» **PROBLEM DETAILS**: Transcribe the listing verbatim, please, with images dropped.

» **DATASET SECTION**:

──────

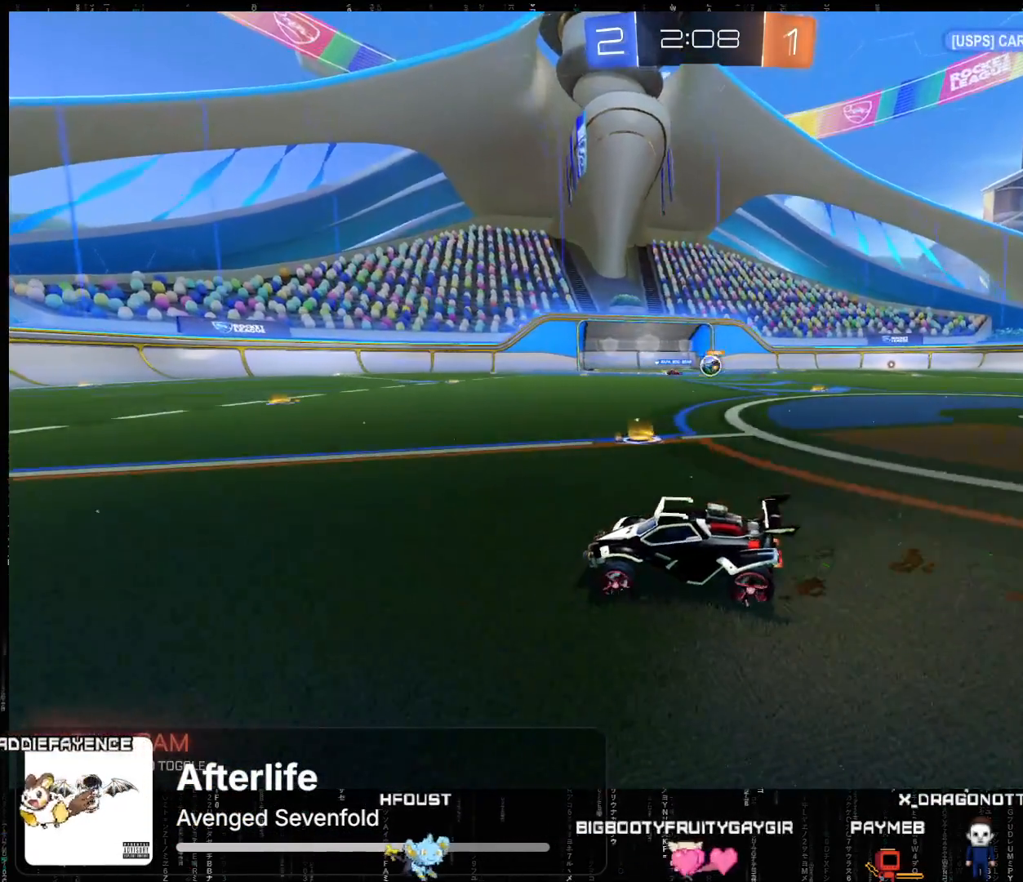
{"buttons": ["R2"], "left_stick": "right", "events": [[167, "left_stick", "center"], [283, "left_stick", "right"]]}
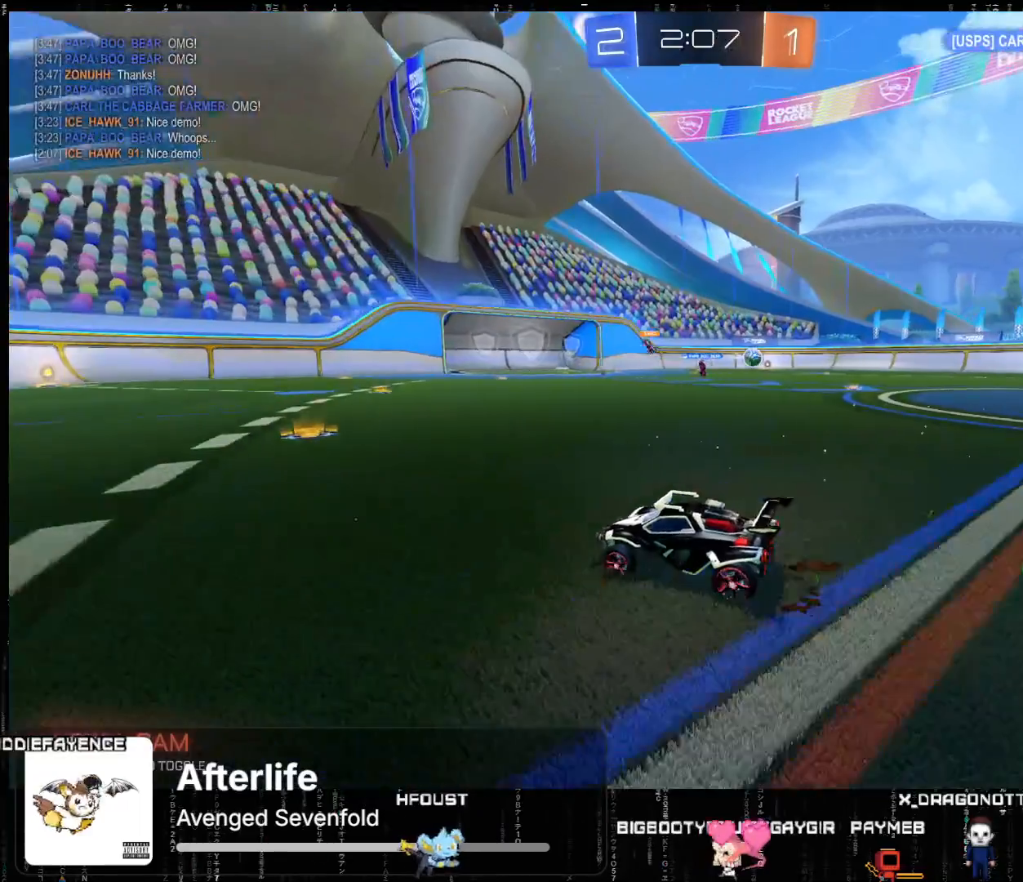
{"buttons": ["R2"], "left_stick": "right", "events": [[67, "A", "down"], [67, "left_stick", "center"], [233, "left_stick", "right"], [317, "A", "up"], [383, "left_stick", "center"], [483, "left_stick", "right"]]}
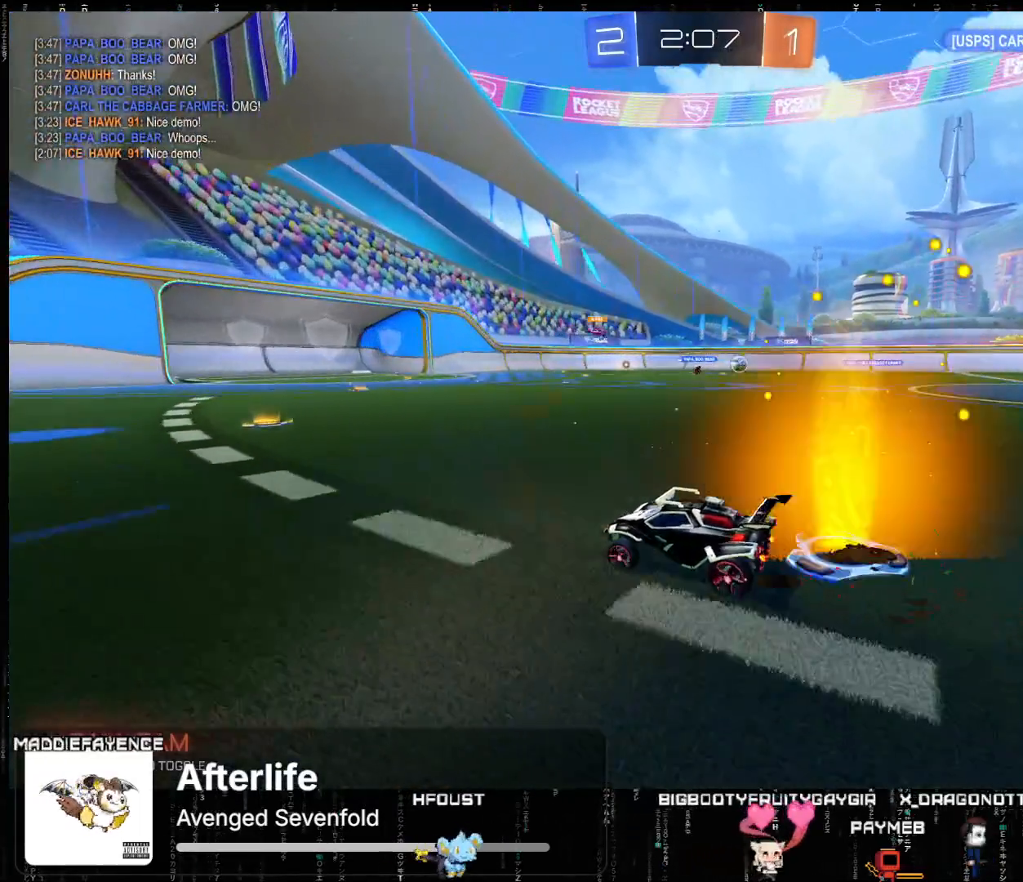
{"buttons": ["R2"], "left_stick": "center", "events": [[117, "A", "down"], [117, "left_stick", "center"], [250, "A", "up"], [250, "left_stick", "right"], [367, "left_stick", "center"]]}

──────

» **SOLVED PROBLEM**:
{"buttons": ["R2"], "left_stick": "right", "events": [[167, "left_stick", "center"], [283, "left_stick", "right"]]}
{"buttons": ["R2"], "left_stick": "right", "events": [[67, "A", "down"], [67, "left_stick", "center"], [233, "left_stick", "right"], [317, "A", "up"], [383, "left_stick", "center"], [483, "left_stick", "right"]]}
{"buttons": ["R2"], "left_stick": "center", "events": [[117, "A", "down"], [117, "left_stick", "center"], [250, "A", "up"], [250, "left_stick", "right"], [367, "left_stick", "center"]]}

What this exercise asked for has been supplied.